CMC Expects Orders from Private Sector, Abroad
Published on Fri, Apr 17, 2009
MUMBAI -- Indian information technology company CMC Ltd. expects orders from overseas markets and the country's private sector to drive its future growth, its chief executive said Thursday.
"We do not have much penetration in overseas markets, so there is growth potential there," R. Ramanan, also CMC's managing director, said.
The company expects synergies with Tata Consultancy Services Ltd. - which holds 51% of CMC - to help it get orders overseas, he told Dow Jones Newswires.
While Tata Consultancy Services, India's largest software exporter, gets most of its revenue from the U.S. and Europe, CMC's clients are mostly state-run companies and agencies in India.
The company - which was run by the government before the Tata group bought a majority stake in 2001 - is expanding operations abroad as margins from government business are lower than offering outsourced services to overseas clients.
Revenue from its U.S. unit grew 15% in dollar terms in the last fiscal year ended March 31 as it continued to get orders despite the economic slowdown.
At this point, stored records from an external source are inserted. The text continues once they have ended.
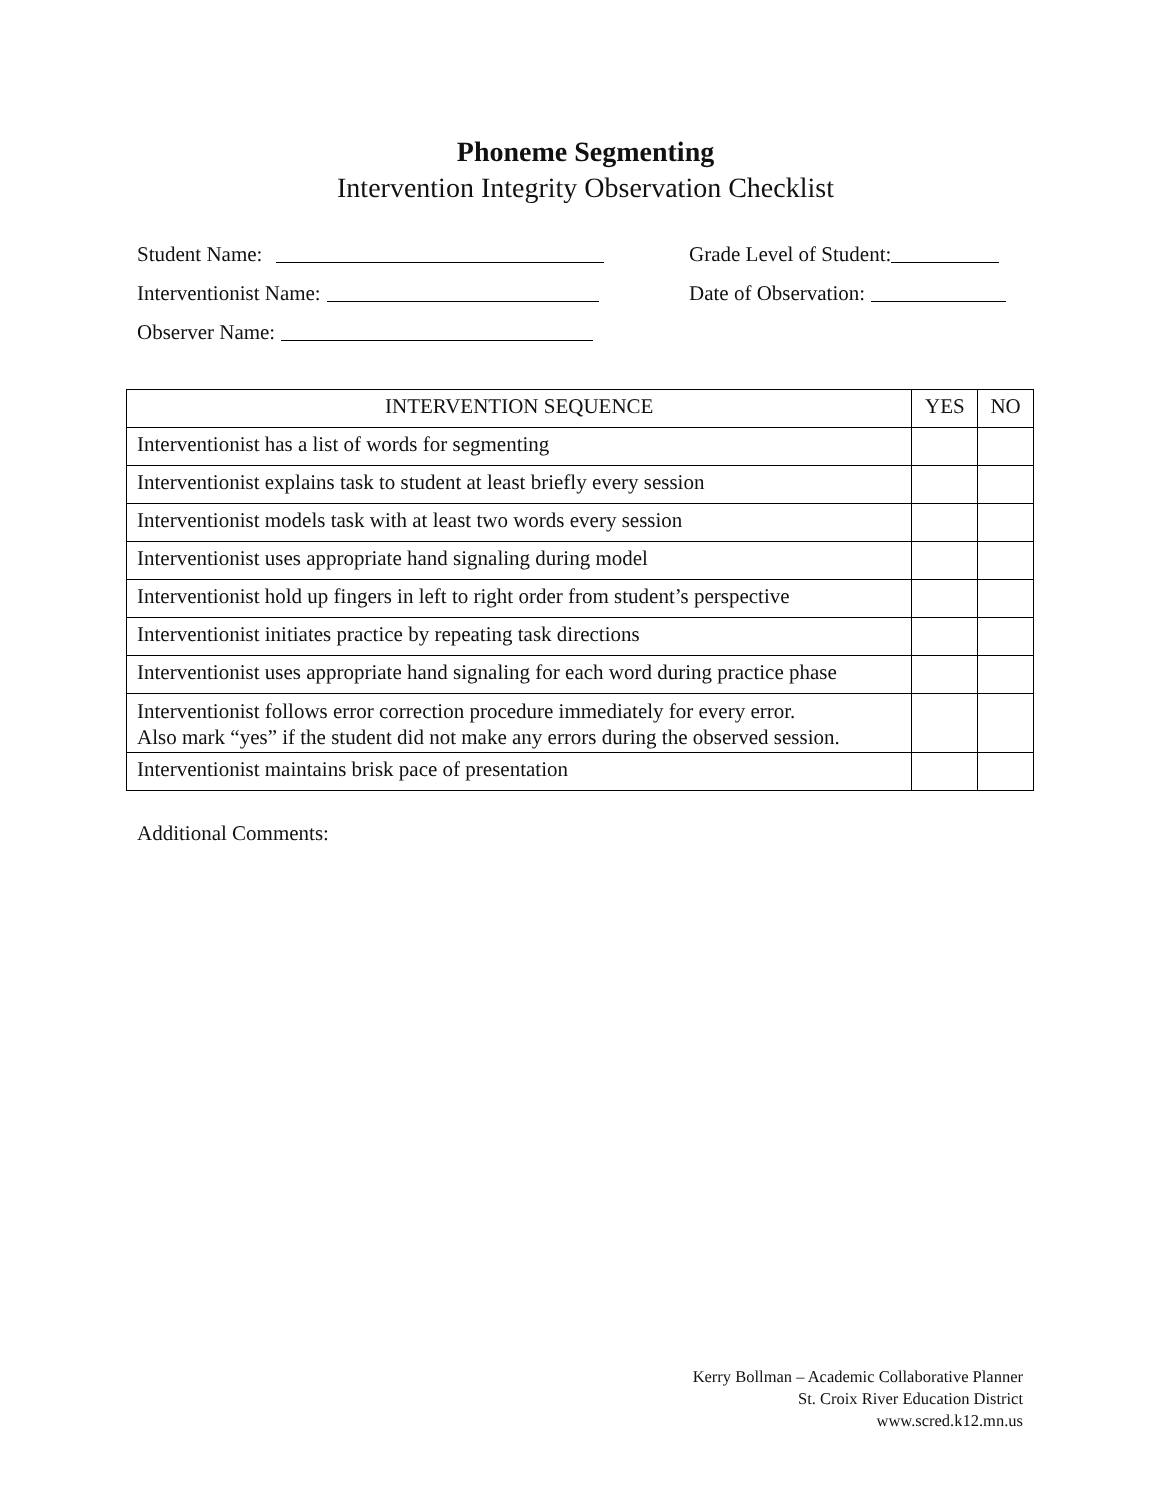Phoneme Segmenting
Intervention Integrity Observation Checklist
Student Name: Grade Level of Student:
Interventionist Name: Date of Observation:
Observer Name:
| INTERVENTION SEQUENCE | YES | NO |
| --- | --- | --- |
| Interventionist has a list of words for segmenting | | |
| Interventionist explains task to student at least briefly every session | | |
| Interventionist models task with at least two words every session | | |
| Interventionist uses appropriate hand signaling during model | | |
| Interventionist hold up fingers in left to right order from student’s perspective | | |
| Interventionist initiates practice by repeating task directions | | |
| Interventionist uses appropriate hand signaling for each word during practice phase | | |
| Interventionist follows error correction procedure immediately for every error. Also mark “yes” if the student did not make any errors during the observed session. | | |
| Interventionist maintains brisk pace of presentation | | |
Additional Comments:
Kerry Bollman – Academic Collaborative Planner
St. Croix River Education District
www.scred.k12.mn.us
Most Indian software exporters are expected to post a decline in revenue recorded in dollars during that period, when new orders slowed and the rupee fell 21% against the U.S. currency.
Earlier this week, CMC reported a net profit of 1.16 billion rupees on revenue of 9.40 billion rupees for the financial year, when its operating margin rose 2.3 percentage points to 13.4%.
CMC also expects digitalization of data at its potential and existing clients overseas to help drive revenue growth in the near term, Ramanan said.
"The company's focus will remain on improving its profitability for in this financial" year, Mr. Ramanan said.
It expects capital expenditures of 400 million rupees to 600 million rupees in the financial year that started April 1, J. K. Gupta, its chief financial officer, said.
Much of this amount is expected to go into building a new facility in the southern Indian city of Hyderabad, where the company is headquartered.
CMC is exploring opportunities to offer training programs to those looking for employment in the retail, insurance and banking industries, Mr. Ramanan said. "In a downturn environment, people look for alternate vocational training than technology," he added.
It currently offers IT-related training programs.
In the financial year ended March 31, 2008, its revenue from the education and training business was 440 million rupees, with an operating margin of just 8% to 10%, Mr. Ramanan said.
But, "the ability to scale and get business volume in this segment can help improve (the operating) margin of the segment to as much as 20%," he said.